*Task goal*
Copy out each line of the items below with no changes.
* Begin Raw data *
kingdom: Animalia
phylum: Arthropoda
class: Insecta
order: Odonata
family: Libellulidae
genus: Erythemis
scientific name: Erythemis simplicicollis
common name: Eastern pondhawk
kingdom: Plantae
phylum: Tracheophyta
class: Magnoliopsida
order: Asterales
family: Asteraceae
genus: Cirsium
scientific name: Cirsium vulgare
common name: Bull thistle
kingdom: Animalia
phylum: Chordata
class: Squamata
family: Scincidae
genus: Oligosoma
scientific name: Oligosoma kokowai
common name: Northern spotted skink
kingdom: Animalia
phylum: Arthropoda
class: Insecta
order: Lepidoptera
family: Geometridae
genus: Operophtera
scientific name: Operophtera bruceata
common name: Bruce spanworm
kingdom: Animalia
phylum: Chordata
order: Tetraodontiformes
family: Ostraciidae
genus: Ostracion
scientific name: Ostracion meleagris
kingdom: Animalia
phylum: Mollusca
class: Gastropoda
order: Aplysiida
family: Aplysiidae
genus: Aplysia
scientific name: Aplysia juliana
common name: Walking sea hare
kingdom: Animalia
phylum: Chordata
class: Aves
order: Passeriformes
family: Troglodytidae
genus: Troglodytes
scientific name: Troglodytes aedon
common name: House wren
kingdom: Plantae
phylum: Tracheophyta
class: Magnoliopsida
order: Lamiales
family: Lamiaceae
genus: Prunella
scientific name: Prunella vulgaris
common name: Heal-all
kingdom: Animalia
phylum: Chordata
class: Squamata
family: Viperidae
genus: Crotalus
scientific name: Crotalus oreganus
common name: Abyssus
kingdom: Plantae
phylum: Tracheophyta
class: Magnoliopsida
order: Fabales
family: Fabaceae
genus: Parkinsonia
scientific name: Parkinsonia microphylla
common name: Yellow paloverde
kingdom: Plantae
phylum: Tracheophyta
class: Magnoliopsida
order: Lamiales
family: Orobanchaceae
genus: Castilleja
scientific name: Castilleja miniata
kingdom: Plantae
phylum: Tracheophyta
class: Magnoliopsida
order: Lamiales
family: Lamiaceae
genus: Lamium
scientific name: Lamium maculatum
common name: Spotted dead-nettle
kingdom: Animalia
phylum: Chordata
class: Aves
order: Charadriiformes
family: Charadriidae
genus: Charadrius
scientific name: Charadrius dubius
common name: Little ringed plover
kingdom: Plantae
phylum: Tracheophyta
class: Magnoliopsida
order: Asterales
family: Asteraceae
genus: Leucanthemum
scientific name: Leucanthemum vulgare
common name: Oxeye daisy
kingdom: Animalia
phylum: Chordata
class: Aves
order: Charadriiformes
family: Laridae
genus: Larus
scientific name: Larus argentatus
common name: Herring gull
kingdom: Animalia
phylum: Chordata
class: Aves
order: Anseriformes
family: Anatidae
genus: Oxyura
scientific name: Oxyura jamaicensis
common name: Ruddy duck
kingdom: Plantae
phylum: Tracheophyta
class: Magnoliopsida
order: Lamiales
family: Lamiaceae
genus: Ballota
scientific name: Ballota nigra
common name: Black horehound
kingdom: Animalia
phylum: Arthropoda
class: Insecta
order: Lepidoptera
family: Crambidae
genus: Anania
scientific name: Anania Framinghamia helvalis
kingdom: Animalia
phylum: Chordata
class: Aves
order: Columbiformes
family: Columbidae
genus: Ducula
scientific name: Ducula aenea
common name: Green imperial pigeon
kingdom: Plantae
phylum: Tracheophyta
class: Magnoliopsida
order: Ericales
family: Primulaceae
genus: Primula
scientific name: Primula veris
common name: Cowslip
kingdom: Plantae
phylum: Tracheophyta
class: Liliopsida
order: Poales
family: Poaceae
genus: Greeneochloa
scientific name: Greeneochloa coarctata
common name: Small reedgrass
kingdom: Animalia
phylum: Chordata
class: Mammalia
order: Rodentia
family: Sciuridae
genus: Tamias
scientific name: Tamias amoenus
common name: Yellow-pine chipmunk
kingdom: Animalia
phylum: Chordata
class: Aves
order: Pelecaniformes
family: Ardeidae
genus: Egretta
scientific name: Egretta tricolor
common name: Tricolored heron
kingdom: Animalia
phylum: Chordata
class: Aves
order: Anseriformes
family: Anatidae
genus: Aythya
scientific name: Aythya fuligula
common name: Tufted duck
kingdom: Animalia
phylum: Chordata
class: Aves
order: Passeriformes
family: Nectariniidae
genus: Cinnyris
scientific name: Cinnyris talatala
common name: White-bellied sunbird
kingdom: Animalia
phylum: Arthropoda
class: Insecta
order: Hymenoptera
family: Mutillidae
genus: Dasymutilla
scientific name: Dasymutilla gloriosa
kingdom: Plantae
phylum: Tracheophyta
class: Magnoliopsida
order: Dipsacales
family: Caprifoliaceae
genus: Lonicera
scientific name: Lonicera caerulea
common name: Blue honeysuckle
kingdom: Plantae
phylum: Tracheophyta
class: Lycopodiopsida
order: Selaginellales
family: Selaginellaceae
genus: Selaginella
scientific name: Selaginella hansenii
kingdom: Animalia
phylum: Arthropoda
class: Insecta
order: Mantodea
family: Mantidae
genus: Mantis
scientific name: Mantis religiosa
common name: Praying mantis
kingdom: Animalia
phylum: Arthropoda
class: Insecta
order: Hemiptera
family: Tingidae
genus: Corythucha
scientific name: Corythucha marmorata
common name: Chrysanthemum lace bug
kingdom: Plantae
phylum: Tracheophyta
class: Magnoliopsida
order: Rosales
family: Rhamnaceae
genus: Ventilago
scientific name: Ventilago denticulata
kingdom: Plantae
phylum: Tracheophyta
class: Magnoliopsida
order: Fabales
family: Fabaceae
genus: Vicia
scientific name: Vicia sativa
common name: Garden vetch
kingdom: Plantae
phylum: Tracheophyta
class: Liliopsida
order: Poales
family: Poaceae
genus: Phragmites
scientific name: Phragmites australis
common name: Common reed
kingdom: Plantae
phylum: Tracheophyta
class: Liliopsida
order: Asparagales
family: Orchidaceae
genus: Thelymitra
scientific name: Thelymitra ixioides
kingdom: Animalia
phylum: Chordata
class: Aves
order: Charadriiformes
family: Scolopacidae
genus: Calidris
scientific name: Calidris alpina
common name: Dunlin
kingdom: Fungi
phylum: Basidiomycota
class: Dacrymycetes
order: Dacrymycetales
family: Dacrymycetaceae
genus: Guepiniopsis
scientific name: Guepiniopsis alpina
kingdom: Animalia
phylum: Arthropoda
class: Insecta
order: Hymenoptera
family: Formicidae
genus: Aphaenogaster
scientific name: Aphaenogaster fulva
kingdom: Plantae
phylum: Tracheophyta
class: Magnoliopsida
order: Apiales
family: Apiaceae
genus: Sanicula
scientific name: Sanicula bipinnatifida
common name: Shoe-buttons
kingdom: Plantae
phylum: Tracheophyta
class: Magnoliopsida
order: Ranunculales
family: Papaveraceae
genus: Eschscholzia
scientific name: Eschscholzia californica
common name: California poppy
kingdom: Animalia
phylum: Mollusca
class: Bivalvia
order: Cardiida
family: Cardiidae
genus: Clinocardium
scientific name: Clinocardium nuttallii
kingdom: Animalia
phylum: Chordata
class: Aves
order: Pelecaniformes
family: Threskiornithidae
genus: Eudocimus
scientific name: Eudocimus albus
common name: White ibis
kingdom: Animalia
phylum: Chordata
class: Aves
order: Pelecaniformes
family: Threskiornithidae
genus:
* End Raw data *
*Solution to this exercise*
kingdom: Animalia
phylum: Arthropoda
class: Insecta
order: Odonata
family: Libellulidae
genus: Erythemis
scientific name: Erythemis simplicicollis
common name: Eastern pondhawk
kingdom: Plantae
phylum: Tracheophyta
class: Magnoliopsida
order: Asterales
family: Asteraceae
genus: Cirsium
scientific name: Cirsium vulgare
common name: Bull thistle
kingdom: Animalia
phylum: Chordata
class: Squamata
family: Scincidae
genus: Oligosoma
scientific name: Oligosoma kokowai
common name: Northern spotted skink
kingdom: Animalia
phylum: Arthropoda
class: Insecta
order: Lepidoptera
family: Geometridae
genus: Operophtera
scientific name: Operophtera bruceata
common name: Bruce spanworm
kingdom: Animalia
phylum: Chordata
order: Tetraodontiformes
family: Ostraciidae
genus: Ostracion
scientific name: Ostracion meleagris
kingdom: Animalia
phylum: Mollusca
class: Gastropoda
order: Aplysiida
family: Aplysiidae
genus: Aplysia
scientific name: Aplysia juliana
common name: Walking sea hare
kingdom: Animalia
phylum: Chordata
class: Aves
order: Passeriformes
family: Troglodytidae
genus: Troglodytes
scientific name: Troglodytes aedon
common name: House wren
kingdom: Plantae
phylum: Tracheophyta
class: Magnoliopsida
order: Lamiales
family: Lamiaceae
genus: Prunella
scientific name: Prunella vulgaris
common name: Heal-all
kingdom: Animalia
phylum: Chordata
class: Squamata
family: Viperidae
genus: Crotalus
scientific name: Crotalus oreganus
common name: Abyssus
kingdom: Plantae
phylum: Tracheophyta
class: Magnoliopsida
order: Fabales
family: Fabaceae
genus: Parkinsonia
scientific name: Parkinsonia microphylla
common name: Yellow paloverde
kingdom: Plantae
phylum: Tracheophyta
class: Magnoliopsida
order: Lamiales
family: Orobanchaceae
genus: Castilleja
scientific name: Castilleja miniata
kingdom: Plantae
phylum: Tracheophyta
class: Magnoliopsida
order: Lamiales
family: Lamiaceae
genus: Lamium
scientific name: Lamium maculatum
common name: Spotted dead-nettle
kingdom: Animalia
phylum: Chordata
class: Aves
order: Charadriiformes
family: Charadriidae
genus: Charadrius
scientific name: Charadrius dubius
common name: Little ringed plover
kingdom: Plantae
phylum: Tracheophyta
class: Magnoliopsida
order: Asterales
family: Asteraceae
genus: Leucanthemum
scientific name: Leucanthemum vulgare
common name: Oxeye daisy
kingdom: Animalia
phylum: Chordata
class: Aves
order: Charadriiformes
family: Laridae
genus: Larus
scientific name: Larus argentatus
common name: Herring gull
kingdom: Animalia
phylum: Chordata
class: Aves
order: Anseriformes
family: Anatidae
genus: Oxyura
scientific name: Oxyura jamaicensis
common name: Ruddy duck
kingdom: Plantae
phylum: Tracheophyta
class: Magnoliopsida
order: Lamiales
family: Lamiaceae
genus: Ballota
scientific name: Ballota nigra
common name: Black horehound
kingdom: Animalia
phylum: Arthropoda
class: Insecta
order: Lepidoptera
family: Crambidae
genus: Anania
scientific name: Anania Framinghamia helvalis
kingdom: Animalia
phylum: Chordata
class: Aves
order: Columbiformes
family: Columbidae
genus: Ducula
scientific name: Ducula aenea
common name: Green imperial pigeon
kingdom: Plantae
phylum: Tracheophyta
class: Magnoliopsida
order: Ericales
family: Primulaceae
genus: Primula
scientific name: Primula veris
common name: Cowslip
kingdom: Plantae
phylum: Tracheophyta
class: Liliopsida
order: Poales
family: Poaceae
genus: Greeneochloa
scientific name: Greeneochloa coarctata
common name: Small reedgrass
kingdom: Animalia
phylum: Chordata
class: Mammalia
order: Rodentia
family: Sciuridae
genus: Tamias
scientific name: Tamias amoenus
common name: Yellow-pine chipmunk
kingdom: Animalia
phylum: Chordata
class: Aves
order: Pelecaniformes
family: Ardeidae
genus: Egretta
scientific name: Egretta tricolor
common name: Tricolored heron
kingdom: Animalia
phylum: Chordata
class: Aves
order: Anseriformes
family: Anatidae
genus: Aythya
scientific name: Aythya fuligula
common name: Tufted duck
kingdom: Animalia
phylum: Chordata
class: Aves
order: Passeriformes
family: Nectariniidae
genus: Cinnyris
scientific name: Cinnyris talatala
common name: White-bellied sunbird
kingdom: Animalia
phylum: Arthropoda
class: Insecta
order: Hymenoptera
family: Mutillidae
genus: Dasymutilla
scientific name: Dasymutilla gloriosa
kingdom: Plantae
phylum: Tracheophyta
class: Magnoliopsida
order: Dipsacales
family: Caprifoliaceae
genus: Lonicera
scientific name: Lonicera caerulea
common name: Blue honeysuckle
kingdom: Plantae
phylum: Tracheophyta
class: Lycopodiopsida
order: Selaginellales
family: Selaginellaceae
genus: Selaginella
scientific name: Selaginella hansenii
kingdom: Animalia
phylum: Arthropoda
class: Insecta
order: Mantodea
family: Mantidae
genus: Mantis
scientific name: Mantis religiosa
common name: Praying mantis
kingdom: Animalia
phylum: Arthropoda
class: Insecta
order: Hemiptera
family: Tingidae
genus: Corythucha
scientific name: Corythucha marmorata
common name: Chrysanthemum lace bug
kingdom: Plantae
phylum: Tracheophyta
class: Magnoliopsida
order: Rosales
family: Rhamnaceae
genus: Ventilago
scientific name: Ventilago denticulata
kingdom: Plantae
phylum: Tracheophyta
class: Magnoliopsida
order: Fabales
family: Fabaceae
genus: Vicia
scientific name: Vicia sativa
common name: Garden vetch
kingdom: Plantae
phylum: Tracheophyta
class: Liliopsida
order: Poales
family: Poaceae
genus: Phragmites
scientific name: Phragmites australis
common name: Common reed
kingdom: Plantae
phylum: Tracheophyta
class: Liliopsida
order: Asparagales
family: Orchidaceae
genus: Thelymitra
scientific name: Thelymitra ixioides
kingdom: Animalia
phylum: Chordata
class: Aves
order: Charadriiformes
family: Scolopacidae
genus: Calidris
scientific name: Calidris alpina
common name: Dunlin
kingdom: Fungi
phylum: Basidiomycota
class: Dacrymycetes
order: Dacrymycetales
family: Dacrymycetaceae
genus: Guepiniopsis
scientific name: Guepiniopsis alpina
kingdom: Animalia
phylum: Arthropoda
class: Insecta
order: Hymenoptera
family: Formicidae
genus: Aphaenogaster
scientific name: Aphaenogaster fulva
kingdom: Plantae
phylum: Tracheophyta
class: Magnoliopsida
order: Apiales
family: Apiaceae
genus: Sanicula
scientific name: Sanicula bipinnatifida
common name: Shoe-buttons
kingdom: Plantae
phylum: Tracheophyta
class: Magnoliopsida
order: Ranunculales
family: Papaveraceae
genus: Eschscholzia
scientific name: Eschscholzia californica
common name: California poppy
kingdom: Animalia
phylum: Mollusca
class: Bivalvia
order: Cardiida
family: Cardiidae
genus: Clinocardium
scientific name: Clinocardium nuttallii
kingdom: Animalia
phylum: Chordata
class: Aves
order: Pelecaniformes
family: Threskiornithidae
genus: Eudocimus
scientific name: Eudocimus albus
common name: White ibis
kingdom: Animalia
phylum: Chordata
class: Aves
order: Pelecaniformes
family: Threskiornithidae
genus:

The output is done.